- Born: Vernis McGlinn May 22, 1924 Pekin, Illinois
- Died: April 1, 1993 (aged 68) New Orleans, Louisiana
- Sports commentary career
- Team(s): New Orleans Saints professional football team Tulane University college football

= Wayne Mack =

American sportscaster (1924–93)

Wayne Mack (May 22, 1924 – April 1, 1993) was a broadcast journalist, television entertainer, and sportscaster who served the New Orleans, Louisiana, market from 1958 to 1992.

==Early life and education==
Mack was born Vernis McGlinn in Pekin, Illinois. He served in the United States military in World War II, after which he worked in a steel mill in Peoria, Illinois. He graduated from the Columbia School of Broadcasting in Chicago, Illinois in 1947. Mack subsequently worked briefly at a variety of radio stations before settling in New Orleans in 1958.

==Career as a television personality==

Mack was host of 1960s WDSU-TV, Channel 6, New Orleans, Louisiana children's television program that showed the “Three Stooges” shorts. His on-screen persona was the "Great McNutt” and he dressed in movie director's garb, along with a large megaphone.
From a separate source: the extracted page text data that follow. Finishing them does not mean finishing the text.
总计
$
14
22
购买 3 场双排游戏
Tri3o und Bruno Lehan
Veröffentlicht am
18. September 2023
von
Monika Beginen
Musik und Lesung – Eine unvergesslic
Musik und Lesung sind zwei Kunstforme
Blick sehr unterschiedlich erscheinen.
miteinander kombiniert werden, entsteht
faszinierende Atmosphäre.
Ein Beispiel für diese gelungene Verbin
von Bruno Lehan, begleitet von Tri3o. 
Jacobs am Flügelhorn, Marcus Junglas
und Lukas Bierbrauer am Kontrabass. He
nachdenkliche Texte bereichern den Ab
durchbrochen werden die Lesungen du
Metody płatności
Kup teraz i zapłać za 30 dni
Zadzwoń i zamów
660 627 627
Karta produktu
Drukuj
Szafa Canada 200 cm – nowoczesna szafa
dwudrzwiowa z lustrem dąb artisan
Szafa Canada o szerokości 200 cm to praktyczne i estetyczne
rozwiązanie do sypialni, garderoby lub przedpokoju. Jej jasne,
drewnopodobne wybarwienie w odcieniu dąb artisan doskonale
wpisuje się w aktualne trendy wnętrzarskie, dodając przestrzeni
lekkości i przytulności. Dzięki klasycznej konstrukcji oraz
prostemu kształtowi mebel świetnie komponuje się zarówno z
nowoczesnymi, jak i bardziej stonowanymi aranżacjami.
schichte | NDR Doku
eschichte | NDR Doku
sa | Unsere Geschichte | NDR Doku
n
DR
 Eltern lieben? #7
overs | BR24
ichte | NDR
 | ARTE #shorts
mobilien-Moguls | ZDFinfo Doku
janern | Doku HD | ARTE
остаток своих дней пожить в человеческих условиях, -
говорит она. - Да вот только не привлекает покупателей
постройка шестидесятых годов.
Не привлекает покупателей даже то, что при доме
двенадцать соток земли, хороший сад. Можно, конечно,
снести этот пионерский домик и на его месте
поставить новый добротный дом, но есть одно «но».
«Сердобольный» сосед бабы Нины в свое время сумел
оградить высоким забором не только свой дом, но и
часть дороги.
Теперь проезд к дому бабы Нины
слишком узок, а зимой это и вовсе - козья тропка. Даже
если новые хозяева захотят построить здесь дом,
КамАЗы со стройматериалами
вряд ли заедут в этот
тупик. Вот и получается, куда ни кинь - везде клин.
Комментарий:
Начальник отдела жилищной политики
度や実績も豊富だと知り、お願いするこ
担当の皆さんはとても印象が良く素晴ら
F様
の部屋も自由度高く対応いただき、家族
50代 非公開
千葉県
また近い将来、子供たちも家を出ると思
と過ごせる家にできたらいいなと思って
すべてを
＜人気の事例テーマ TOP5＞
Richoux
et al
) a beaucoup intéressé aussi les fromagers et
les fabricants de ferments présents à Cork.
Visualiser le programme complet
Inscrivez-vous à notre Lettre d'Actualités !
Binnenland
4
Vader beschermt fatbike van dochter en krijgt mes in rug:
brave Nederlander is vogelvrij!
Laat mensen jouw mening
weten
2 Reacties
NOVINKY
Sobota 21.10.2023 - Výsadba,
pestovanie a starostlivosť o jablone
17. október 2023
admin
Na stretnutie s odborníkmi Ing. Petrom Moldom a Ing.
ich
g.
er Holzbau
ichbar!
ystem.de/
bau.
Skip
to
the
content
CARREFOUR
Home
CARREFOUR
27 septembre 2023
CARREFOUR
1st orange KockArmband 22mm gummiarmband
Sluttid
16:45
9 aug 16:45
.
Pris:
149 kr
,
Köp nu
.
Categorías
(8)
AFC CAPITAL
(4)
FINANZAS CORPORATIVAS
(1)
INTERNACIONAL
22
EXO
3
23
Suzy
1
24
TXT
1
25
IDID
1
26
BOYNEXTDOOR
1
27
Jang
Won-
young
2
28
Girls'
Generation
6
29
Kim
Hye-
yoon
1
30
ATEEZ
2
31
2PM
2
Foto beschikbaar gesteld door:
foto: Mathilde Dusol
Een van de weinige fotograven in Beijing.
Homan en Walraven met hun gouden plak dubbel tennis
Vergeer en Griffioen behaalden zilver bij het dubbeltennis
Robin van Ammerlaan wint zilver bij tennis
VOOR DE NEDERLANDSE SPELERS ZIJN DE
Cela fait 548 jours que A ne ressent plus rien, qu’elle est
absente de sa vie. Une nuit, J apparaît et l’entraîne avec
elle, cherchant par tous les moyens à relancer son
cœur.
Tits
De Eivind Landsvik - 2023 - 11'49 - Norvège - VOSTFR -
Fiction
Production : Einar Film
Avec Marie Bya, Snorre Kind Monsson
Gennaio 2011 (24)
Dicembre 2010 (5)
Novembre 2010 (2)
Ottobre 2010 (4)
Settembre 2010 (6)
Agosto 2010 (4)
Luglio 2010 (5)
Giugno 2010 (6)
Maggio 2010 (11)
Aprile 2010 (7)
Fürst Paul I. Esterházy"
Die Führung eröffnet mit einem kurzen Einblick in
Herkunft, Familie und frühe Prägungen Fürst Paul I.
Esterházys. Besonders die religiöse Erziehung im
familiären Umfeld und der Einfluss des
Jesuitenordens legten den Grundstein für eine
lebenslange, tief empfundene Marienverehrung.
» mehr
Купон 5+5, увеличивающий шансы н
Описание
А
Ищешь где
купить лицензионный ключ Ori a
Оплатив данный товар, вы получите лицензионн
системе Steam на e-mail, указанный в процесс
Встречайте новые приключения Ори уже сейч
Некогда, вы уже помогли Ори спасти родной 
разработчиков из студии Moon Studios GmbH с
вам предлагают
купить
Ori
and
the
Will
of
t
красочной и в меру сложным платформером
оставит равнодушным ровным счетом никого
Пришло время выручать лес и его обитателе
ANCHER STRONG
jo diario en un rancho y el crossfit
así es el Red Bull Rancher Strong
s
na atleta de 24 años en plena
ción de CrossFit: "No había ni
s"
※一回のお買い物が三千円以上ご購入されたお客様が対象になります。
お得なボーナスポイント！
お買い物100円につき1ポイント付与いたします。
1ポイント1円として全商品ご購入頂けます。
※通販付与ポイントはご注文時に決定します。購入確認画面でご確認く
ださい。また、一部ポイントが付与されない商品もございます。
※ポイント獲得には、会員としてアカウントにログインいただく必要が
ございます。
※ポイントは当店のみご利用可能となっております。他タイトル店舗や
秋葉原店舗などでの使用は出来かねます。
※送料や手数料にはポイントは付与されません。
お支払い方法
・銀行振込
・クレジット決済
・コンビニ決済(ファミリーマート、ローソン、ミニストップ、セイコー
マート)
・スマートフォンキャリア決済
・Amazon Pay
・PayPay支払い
His big line was “Lights, camera, action, start the cotton pickin’ program!” just prior to the start of the short subject.

In the Three Stooges movie, “The Outlaws is Coming”, he played Jesse James. Mack appeared in a total of seven movies, including “The Killer Bees” and “Pretty Baby” (minor roles).

As in most early day television stations, he played several on-screen parts, including co-host of the “Midday" show, an electronic magazine program, as well as sportscasting in the local evening news. Mack also called radio play-by-play of the New Orleans Saints from 1975 to 1981. A flavor for Mack's broadcast style is provided by WDSU-TV, for whom Mack also served as sports director. Additionally, he was at times a broadcaster for Tulane University college football games with fellow sportscaster Bruce Miller. Following Mack's tenure at WDSU-TV, he served as sports director at radio station WGSO-AM, and he was spokesman for French Quarter bar Pat O'Brien's.

==Legacy as a sportscaster==
Mack, together with fellow New Orleans sportscasters Hap Glaudi and Buddy Diliberto, provided the New Orleans television market with a unique and distinctive repertoire of sports broadcasters. The three New Orleans sportscasters were discussed together by New Orleans journalist Bill Baumgarner. Mack was posthumously named to the Greater New Orleans Broadcasters Hall of Fame. Mack authored a book detailing the early history of the New Orleans Saints professional football team. On July 13, 1993, Mack was also posthumously given the Fleur De Lis Award by the New Orleans Saints and admitted to their team's Hall of Fame.

Mack was married to Mary Lou Schmidt McGlinn and had six daughters. He died from cancer and was cremated in Metairie, Louisiana.